• Work required: For the records that follow, please set down exactly the lines between the one holding "middle tip: (715, 636)" and the one holding "ring dip: (763, 604)", inclusive, and only those.

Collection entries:
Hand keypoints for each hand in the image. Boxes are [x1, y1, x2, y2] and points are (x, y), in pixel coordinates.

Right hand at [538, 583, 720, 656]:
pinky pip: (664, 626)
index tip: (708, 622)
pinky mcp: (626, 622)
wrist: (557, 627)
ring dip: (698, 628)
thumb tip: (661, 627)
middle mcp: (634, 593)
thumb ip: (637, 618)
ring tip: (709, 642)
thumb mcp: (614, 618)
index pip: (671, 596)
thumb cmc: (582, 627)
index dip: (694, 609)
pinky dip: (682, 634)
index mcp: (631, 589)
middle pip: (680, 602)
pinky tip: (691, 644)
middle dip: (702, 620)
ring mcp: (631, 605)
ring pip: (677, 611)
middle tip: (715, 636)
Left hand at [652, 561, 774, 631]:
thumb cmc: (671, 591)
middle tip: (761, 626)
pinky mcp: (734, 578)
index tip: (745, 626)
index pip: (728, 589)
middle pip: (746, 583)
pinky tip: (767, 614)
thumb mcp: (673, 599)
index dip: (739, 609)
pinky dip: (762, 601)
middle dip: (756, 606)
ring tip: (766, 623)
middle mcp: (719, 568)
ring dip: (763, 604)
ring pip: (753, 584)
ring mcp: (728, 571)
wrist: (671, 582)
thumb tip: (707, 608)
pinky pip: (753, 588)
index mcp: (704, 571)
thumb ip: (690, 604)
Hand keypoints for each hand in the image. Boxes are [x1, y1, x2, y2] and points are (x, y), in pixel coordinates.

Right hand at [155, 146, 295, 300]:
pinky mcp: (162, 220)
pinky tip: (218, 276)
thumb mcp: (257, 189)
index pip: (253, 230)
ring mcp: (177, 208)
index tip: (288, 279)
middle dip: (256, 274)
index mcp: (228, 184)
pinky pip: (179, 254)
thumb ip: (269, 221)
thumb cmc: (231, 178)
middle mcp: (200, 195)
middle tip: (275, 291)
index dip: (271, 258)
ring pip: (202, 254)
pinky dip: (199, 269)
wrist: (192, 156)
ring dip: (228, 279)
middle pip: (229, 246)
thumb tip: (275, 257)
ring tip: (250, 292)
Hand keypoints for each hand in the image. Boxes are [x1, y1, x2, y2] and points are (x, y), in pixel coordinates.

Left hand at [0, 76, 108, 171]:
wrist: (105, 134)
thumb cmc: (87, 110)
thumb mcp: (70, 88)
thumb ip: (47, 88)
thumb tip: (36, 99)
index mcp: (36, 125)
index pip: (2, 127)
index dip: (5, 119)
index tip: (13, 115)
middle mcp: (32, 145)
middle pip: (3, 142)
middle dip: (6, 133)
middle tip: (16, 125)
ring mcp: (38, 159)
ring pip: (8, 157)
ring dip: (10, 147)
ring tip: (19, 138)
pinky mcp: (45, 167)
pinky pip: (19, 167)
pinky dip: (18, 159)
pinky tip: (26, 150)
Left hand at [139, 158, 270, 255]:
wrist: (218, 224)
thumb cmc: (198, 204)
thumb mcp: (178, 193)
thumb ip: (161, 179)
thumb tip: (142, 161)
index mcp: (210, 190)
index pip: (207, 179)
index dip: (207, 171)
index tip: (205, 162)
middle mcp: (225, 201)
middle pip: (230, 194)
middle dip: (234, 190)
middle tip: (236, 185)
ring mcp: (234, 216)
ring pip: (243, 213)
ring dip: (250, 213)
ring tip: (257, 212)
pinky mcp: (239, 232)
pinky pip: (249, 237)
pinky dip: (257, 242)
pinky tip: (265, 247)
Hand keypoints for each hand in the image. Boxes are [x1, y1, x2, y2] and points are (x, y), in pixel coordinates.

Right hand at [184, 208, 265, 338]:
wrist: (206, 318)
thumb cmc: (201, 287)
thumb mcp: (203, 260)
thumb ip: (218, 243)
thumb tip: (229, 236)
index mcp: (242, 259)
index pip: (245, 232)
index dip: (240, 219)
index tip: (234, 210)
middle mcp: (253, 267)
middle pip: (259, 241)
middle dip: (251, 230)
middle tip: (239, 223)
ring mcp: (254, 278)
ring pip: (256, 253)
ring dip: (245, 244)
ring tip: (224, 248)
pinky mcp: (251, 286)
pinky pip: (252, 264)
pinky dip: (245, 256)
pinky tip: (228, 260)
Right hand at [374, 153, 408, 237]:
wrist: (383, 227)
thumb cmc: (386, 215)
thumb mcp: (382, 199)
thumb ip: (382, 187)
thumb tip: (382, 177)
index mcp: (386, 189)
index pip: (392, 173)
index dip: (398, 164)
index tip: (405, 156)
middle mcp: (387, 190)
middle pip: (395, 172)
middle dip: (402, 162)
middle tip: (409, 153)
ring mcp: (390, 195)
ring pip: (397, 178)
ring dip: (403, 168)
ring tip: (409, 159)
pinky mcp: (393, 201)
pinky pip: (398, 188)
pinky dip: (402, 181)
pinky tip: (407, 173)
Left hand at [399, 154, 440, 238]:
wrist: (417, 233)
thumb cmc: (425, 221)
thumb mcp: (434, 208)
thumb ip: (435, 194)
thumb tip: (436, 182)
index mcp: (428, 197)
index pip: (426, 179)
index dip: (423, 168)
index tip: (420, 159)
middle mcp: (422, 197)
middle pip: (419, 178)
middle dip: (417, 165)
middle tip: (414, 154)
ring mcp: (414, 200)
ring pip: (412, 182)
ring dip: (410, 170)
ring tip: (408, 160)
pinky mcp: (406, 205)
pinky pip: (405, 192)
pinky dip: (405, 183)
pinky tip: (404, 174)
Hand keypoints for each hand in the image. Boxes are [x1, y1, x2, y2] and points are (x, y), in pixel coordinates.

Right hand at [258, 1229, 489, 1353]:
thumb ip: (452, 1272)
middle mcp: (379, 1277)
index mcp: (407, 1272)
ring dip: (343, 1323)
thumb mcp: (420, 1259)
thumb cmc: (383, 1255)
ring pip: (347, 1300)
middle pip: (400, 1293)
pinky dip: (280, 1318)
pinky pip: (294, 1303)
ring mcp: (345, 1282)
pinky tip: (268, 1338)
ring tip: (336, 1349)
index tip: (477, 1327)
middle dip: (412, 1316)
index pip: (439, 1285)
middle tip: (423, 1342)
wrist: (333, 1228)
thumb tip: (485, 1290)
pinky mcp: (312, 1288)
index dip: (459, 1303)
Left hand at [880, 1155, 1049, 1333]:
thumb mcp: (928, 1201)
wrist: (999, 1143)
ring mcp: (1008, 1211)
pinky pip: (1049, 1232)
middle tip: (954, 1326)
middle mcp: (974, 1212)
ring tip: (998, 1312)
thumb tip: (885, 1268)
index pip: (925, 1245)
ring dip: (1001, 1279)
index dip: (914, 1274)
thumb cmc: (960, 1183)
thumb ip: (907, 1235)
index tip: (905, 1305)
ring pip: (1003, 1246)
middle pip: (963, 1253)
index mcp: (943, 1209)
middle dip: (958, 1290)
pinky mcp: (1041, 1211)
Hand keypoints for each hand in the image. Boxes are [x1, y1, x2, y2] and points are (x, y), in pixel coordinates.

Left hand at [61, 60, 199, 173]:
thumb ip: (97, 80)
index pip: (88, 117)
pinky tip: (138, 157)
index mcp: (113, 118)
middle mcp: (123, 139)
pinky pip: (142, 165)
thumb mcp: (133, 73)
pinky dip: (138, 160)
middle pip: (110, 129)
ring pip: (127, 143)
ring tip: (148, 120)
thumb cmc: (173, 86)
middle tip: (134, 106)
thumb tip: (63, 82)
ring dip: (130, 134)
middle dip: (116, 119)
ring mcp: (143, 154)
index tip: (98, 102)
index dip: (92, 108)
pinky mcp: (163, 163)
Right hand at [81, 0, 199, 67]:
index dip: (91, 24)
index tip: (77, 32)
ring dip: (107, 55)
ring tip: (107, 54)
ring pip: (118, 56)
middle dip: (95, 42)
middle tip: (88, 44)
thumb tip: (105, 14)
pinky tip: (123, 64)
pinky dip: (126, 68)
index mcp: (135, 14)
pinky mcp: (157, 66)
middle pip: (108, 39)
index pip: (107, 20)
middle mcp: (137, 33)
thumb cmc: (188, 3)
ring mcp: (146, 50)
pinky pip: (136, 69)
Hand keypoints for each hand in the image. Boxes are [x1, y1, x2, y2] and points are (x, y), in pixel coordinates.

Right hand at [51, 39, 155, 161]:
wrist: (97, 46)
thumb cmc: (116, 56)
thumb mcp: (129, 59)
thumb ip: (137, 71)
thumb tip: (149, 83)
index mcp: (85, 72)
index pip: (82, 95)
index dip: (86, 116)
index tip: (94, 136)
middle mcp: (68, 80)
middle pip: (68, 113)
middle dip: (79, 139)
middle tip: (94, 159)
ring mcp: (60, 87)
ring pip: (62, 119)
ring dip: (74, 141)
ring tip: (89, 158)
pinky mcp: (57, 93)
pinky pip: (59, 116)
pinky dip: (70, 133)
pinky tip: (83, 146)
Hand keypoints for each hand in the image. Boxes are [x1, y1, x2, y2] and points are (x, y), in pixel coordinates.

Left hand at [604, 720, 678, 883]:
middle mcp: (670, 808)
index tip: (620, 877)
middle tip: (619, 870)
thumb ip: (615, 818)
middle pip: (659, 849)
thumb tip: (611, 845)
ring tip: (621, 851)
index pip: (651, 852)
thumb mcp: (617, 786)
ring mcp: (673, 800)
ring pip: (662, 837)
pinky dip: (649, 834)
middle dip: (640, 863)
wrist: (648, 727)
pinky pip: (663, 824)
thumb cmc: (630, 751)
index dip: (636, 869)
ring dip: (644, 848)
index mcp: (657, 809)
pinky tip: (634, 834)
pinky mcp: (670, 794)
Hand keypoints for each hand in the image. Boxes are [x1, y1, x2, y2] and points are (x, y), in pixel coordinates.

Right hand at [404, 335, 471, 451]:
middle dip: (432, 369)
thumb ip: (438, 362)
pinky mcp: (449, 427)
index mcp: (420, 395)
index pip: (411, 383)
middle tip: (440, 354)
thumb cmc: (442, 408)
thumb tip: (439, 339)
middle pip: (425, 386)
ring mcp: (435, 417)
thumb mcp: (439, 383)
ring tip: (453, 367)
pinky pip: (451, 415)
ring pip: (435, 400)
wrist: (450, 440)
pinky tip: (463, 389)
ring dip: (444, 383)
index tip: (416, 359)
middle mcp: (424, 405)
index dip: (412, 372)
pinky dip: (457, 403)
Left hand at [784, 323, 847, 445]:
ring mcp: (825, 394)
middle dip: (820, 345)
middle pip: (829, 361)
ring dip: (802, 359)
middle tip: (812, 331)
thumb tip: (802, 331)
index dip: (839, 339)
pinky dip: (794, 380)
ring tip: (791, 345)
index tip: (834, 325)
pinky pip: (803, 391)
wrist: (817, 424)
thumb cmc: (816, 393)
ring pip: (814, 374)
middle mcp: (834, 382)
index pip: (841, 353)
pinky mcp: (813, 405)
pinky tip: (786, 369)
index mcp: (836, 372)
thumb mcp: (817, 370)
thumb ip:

• Problem solution:
middle tip: (715, 636)
Left hand at [652, 561, 774, 631]:
thumb cmc: (671, 591)
middle tip: (761, 626)
pinky mcp: (734, 578)
index tip: (745, 626)
index pip: (728, 589)
middle pip: (746, 583)
pinky tip: (767, 614)
thumb mcp: (673, 599)
index dip: (739, 609)
pinky dip: (762, 601)
middle dip: (756, 606)
ring tip: (766, 623)
middle mcp: (719, 568)
ring dip: (763, 604)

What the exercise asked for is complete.